The Closet Door

Who knows what artists are thinking?

I should have paid slightly more attention. 

“I’m going to paint the closet door,” she said, sitting in her favorite blue easy chair in the corner of our living room. 

“Good idea,” was my less-than-interested reply as I went back to thumb-scrolling my Instagram feed.

A few days later, she repeated her thought. I gave it as much attention as the first time. Perhaps less. I’d already heard it before. 

As you learned in The Second Coat, I have as much interest in household painting projects as I do in watching paint dry. 

If she wanted to whitewash the front-hall closet door, go for it, I thought silently. It would be a small, mid-summer project. 

And, with that thought, I was about to find out what artists think about.

She wanted to paint it; not simply paint it. 

After all, my particular artist creates brilliantly colored pieces that stretch to huge sizes — oftentimes reaching six feet wide or larger. So, a closet door? Well, it makes for a pristine canvas. A canvas that would be permanently on display in our home. 

Of course, I was completely oblivious to her thinking. 

She grabbed her tools, removed the door, and carried it to her basement studio.

Her basement studio seemed like a great place to whitewash the door. She can make all the mess she wants down there, let it dry, and put it back up by the end of the day.

Nothing too unusual to alert me to what was coming. Her basement studio seemed like a great place to whitewash the door. She can make all the mess she wants down there, let it dry, and put it back up by the end of the day. 

After a week of walking past the door-less closet eight times per day, I started to get annoyed. 

You see, I have this idiosyncrasy where I need all closet doors to be closed. Closets, inherently, are a visual mess. They store clothes, cleaning supplies, whatever. And I really dislike visual clutter. 
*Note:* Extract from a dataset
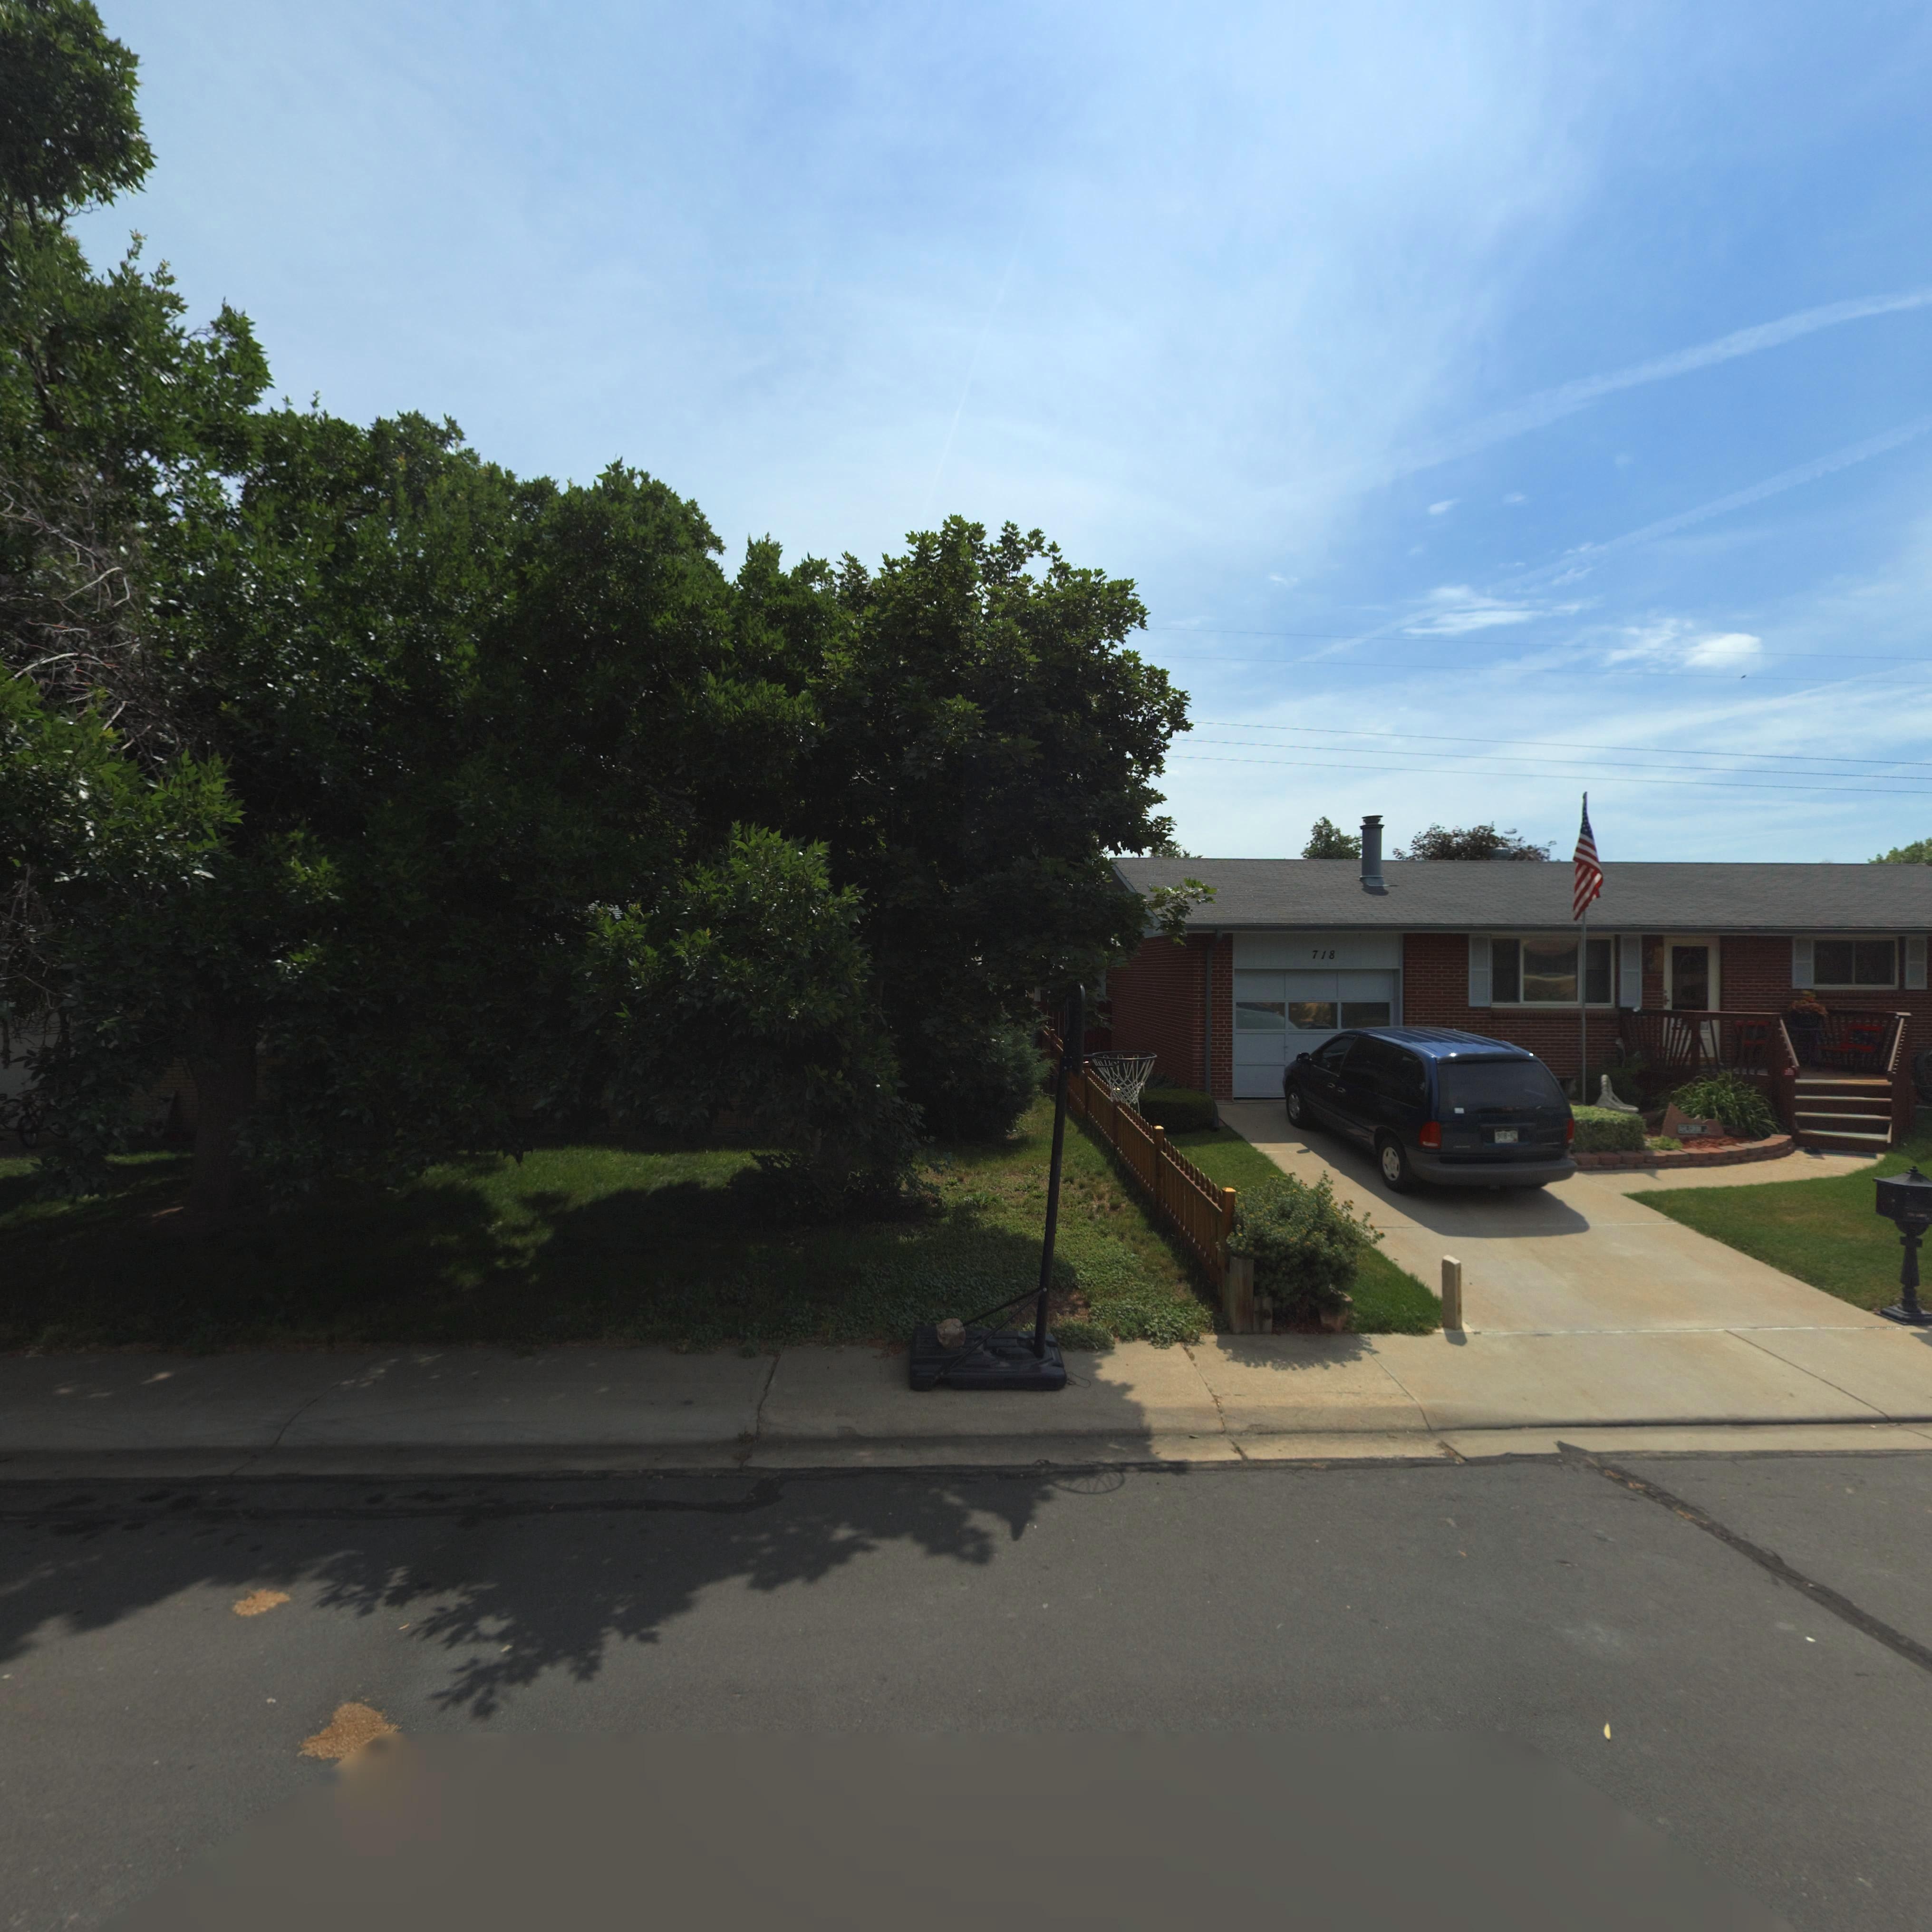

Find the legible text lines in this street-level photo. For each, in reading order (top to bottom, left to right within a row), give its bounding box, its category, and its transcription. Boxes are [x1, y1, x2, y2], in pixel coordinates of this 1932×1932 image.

[1311, 949, 1336, 959] StreetNumber: 718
After a week without a closet door on one of the higher profile closets in our home, I started to inquire about when she would be done.

“Soon,” she told me. “I have to add a few more coats and finish up a few details.”

Now, I was paying slightly more attention to what she was thinking. 

A few more coats? How many coats does a whitewash need? Details? What details?

Then it dawned on me.

You could hear it dawning on me like you can hear the roar of a jumbo jet rumbling down the runway before take-off.

Unequivocally, I understood.

Without saying a word, I continued with whatever it was I had been doing when I asked my annoyed question. I didn’t want to alert her to my jumbo-jet-sized epiphany. 

Within the hour, however, I was downstairs alone in her studio staring at a massive 7-foot by 3-foot diptych canvas that was once our front-hall closet door. 

It was covered in a base layer of blue and yellow with white stripes running haphazardly across and bursts of white, blue and goldenrod brushstrokes clustered together across large swaths.

Time-lapse footage of the creation of the painted closet door. I wasn’t aware of the time-lapse either.

“Holy smokes. So that’s what she was thinking,” I reflected quietly to myself. 

“What a brilliant idea,” I also thought to myself. 

Being the more business-minded of the two of us my thoughts quickly moved to: “I wonder if anyone would pay her to do their closet doors?”

The fleeting thought passed and nothing has come of it (not sure it’s even occurred to her), but the closet door was put back in its place a couple of days later and really makes a statement in our front hall. 

For many reasons, it’s a good thing I don’t know what artists think about. I might have shut down the idea in the first place and been deprived of this amazing piece in an unorthodox but inobtrusive location. 

Come to think of it, as I retell this story, I’m remembering her mentioning recently she wanted to paint the garage door. 🤨

I’m not going to ask.

4 Comments

  1. Buff

    I Love this story❤️

  2. Karen

    It really is a statement “piece”.

  3. Carolyn

    It’s amazing

  4. Lynn

    What a beautiful way to bring colour into your entryway.